La prima volta

Dopo la gara che avevo portato a termine con ai piedi una sola scarpa, il professor Pegoraro mi iscrisse al campionato studentesco provinciale. 

Non c’erano speranze per il nostro Liceo-Ginnasio: le altre scuole mettevano sempre in campo ragazzi che altro non facevano se non allenarsi, allenarsi ed allenarsi ancora. Anche se non ero uno studente modello … il papà era sempre lì, a controllarmi, a farmi capire quali erano i miei veri obiettivi. Tra questi non c’era la corsa campestre.

Insomma, arrivai alla gara che non sfiguravo né in latino, né in greco, ma nella corsa … valevo davvero poco. 

Però si correva sulla pista della scuola, la pista di casa, e a fare il tifo c’era tutta la mia classe, cioè le mie bellissime compagne, con tutto il Liceo. 

Quando l’altoparlante annunciò la mia gara, capii cosa voleva dire il professor Pegoraro: a correre c’era una ventina di veri atleti, masse di muscoli e di nervi tesi. Accanto a loro io sembravo la mascotte del gruppo, il bambino incaricato di portare il the caldo a fine gara. Feci spallucce, ripassai la strategia del professore, feci mentalmente qualche segno di croce e mi preparai allo scatto: erano solo tre giri a passo regolare e tranquillo, risparmiando il fiato, poi c’erano solo gli ultimi due-trecento metri da fare con la mia miglior falcata. “Centonovanta centimetri di statura serviranno ben a qualcosa … o no”? Ripeteva di continuo il professore.

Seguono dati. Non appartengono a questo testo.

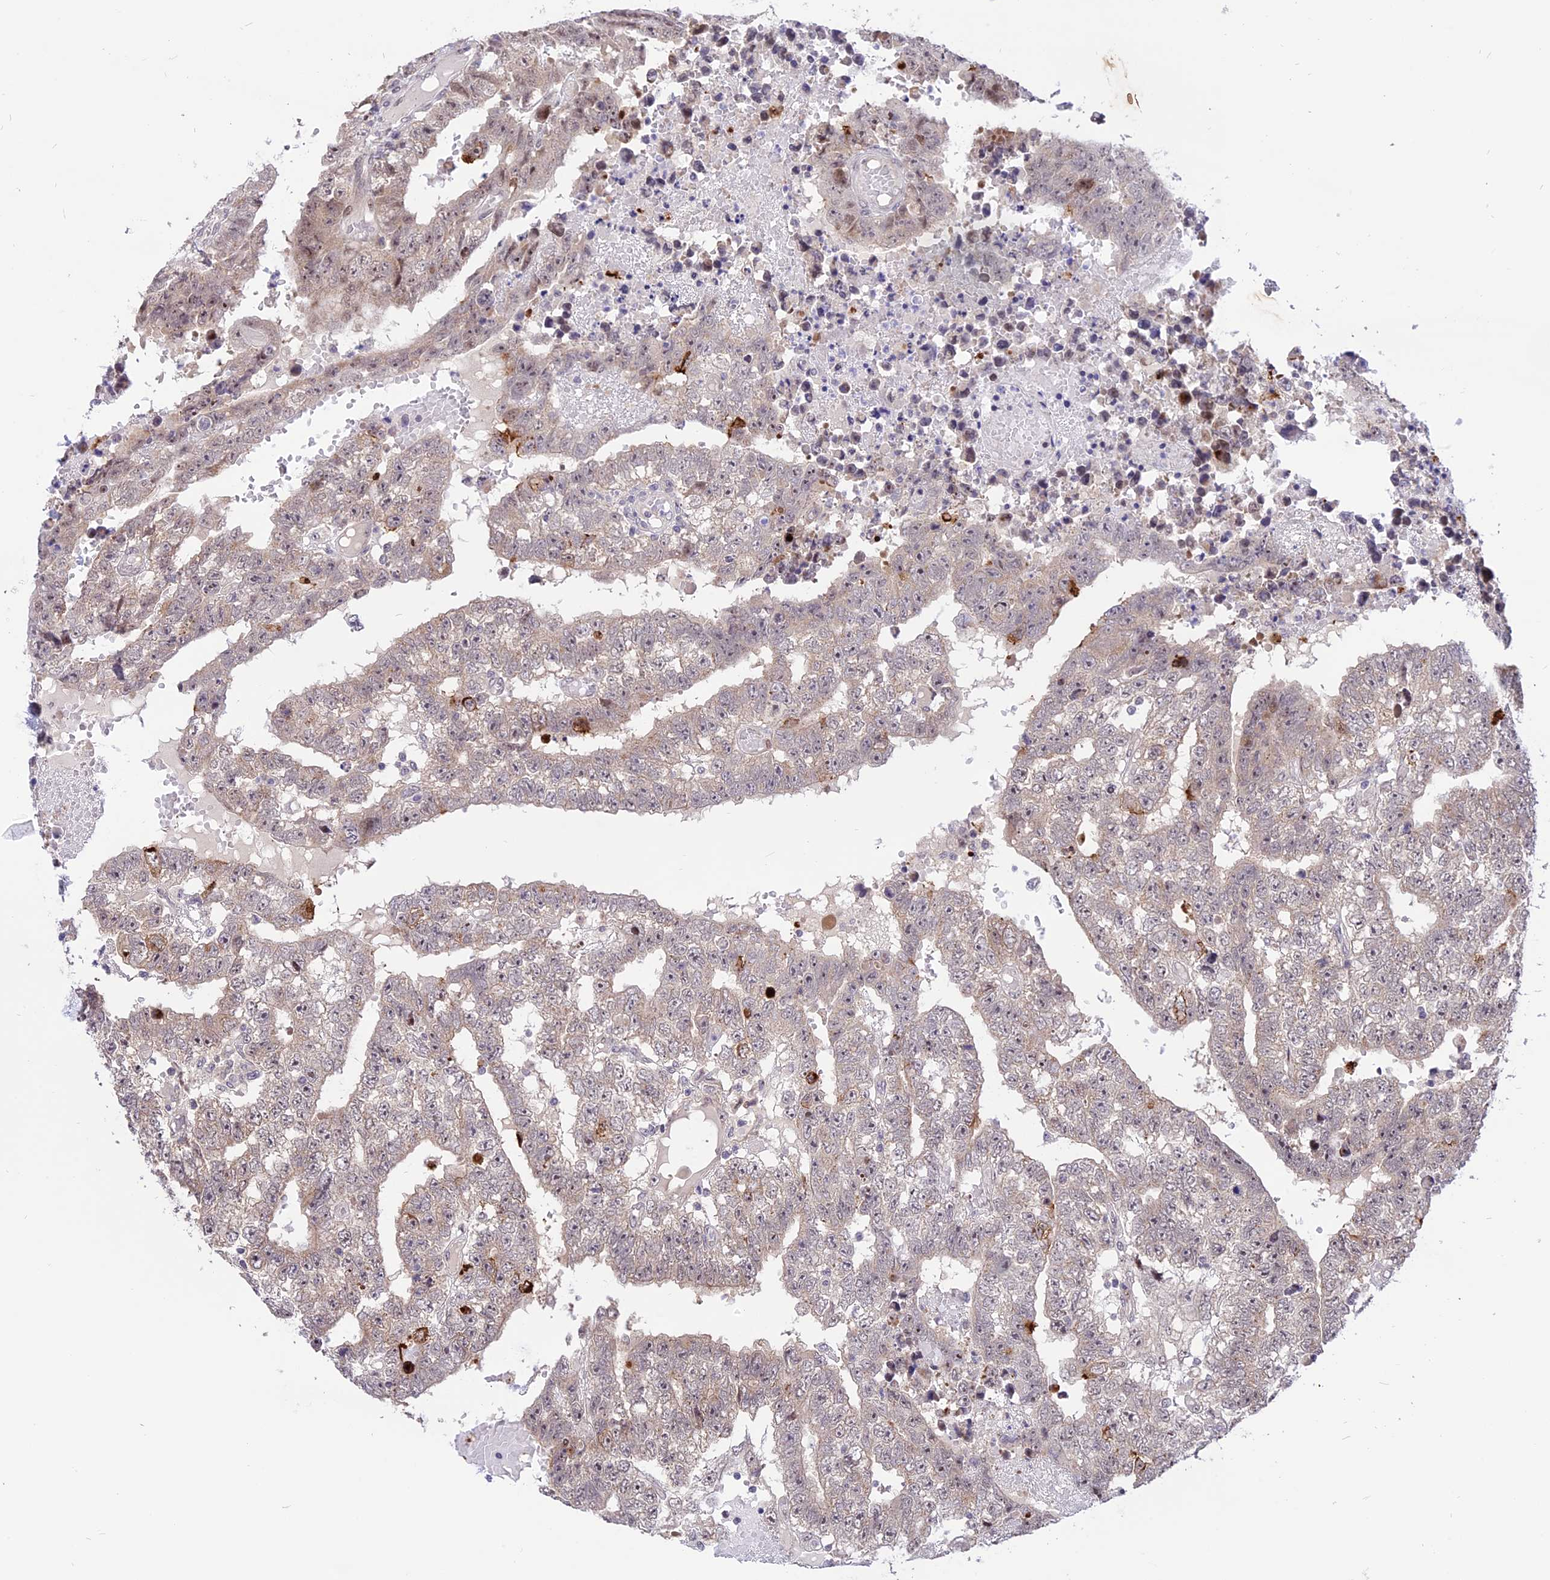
{"staining": {"intensity": "weak", "quantity": "<25%", "location": "cytoplasmic/membranous"}, "tissue": "testis cancer", "cell_type": "Tumor cells", "image_type": "cancer", "snomed": [{"axis": "morphology", "description": "Carcinoma, Embryonal, NOS"}, {"axis": "topography", "description": "Testis"}], "caption": "Tumor cells are negative for brown protein staining in testis cancer (embryonal carcinoma). (Brightfield microscopy of DAB immunohistochemistry (IHC) at high magnification).", "gene": "ZNF837", "patient": {"sex": "male", "age": 25}}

Partirono tutti come schegge e dopo un giro mi trovai indietro di alcuni metri. Allungai il passo; un altro giro ed ero tornato nel gruppo, ma cominciava a mancarmi il fiato. “Tira fuori l’anima, e la tua falcata …” sentii gridare da bordo pista. Se avessi avuto un’anima, in quel momento si sarebbe messa a ridere. Ma non aveva il fiato per farlo. 

Con gli occhi appannati di lacrime guardai verso la tribuna: le mie compagne erano tutte in piedi! 

Scoprii così di avere una riserva di energie e mi buttai in avanti. Guardavo per terra: c’erano ancora quattro scarpette davanti a me, e mancavano solo duecento metri all’arrivo. 

Riempii i polmoni e corsi in apnea, per non sprecare aria. Mi affiancai al secondo, che cedette di schianto. Il primo era  avanti di due passi … anzi … solo di un passo … ma mi scoppiava il petto, e la testa sembrava ospitare un concerto di tamburi. 

Urlavano tutti … forse quella cosa davanti a me era il filo di lana? Non ero sicuro. Oh si, ecco il filo … 

Due metri, non ce l’avrei mai fatta. Rispolverai l’aritmetica: duecento centimetri meno centonovanta fa … Mi tuffai, testa e petto in avanti, braccia indietro, il filo non si deve toccare con le mani o con le braccia … mancai la lana rossa per una spanna … ci passai sotto cadendo lungo disteso per terra. 


Ero arrivato secondo anche stavolta! Però tutti urlavano …

Mi tornò la vista; ero a terra, dolorante, con le mani e le braccia rosse. No, non era sangue, era la polvere di mattone della pista. 

Anche il professore urlava di gioia, e mi spruzzava acqua sul viso. La prima volta che il liceo Pigafetta è sul podio di una gara di corsa, mi gridava in viso. 

Io girai la testa verso le tribune. 

Era la prima volta che qualcuno faceva il tifo per me. Anche le mie compagne. Era quello che mi importava di più.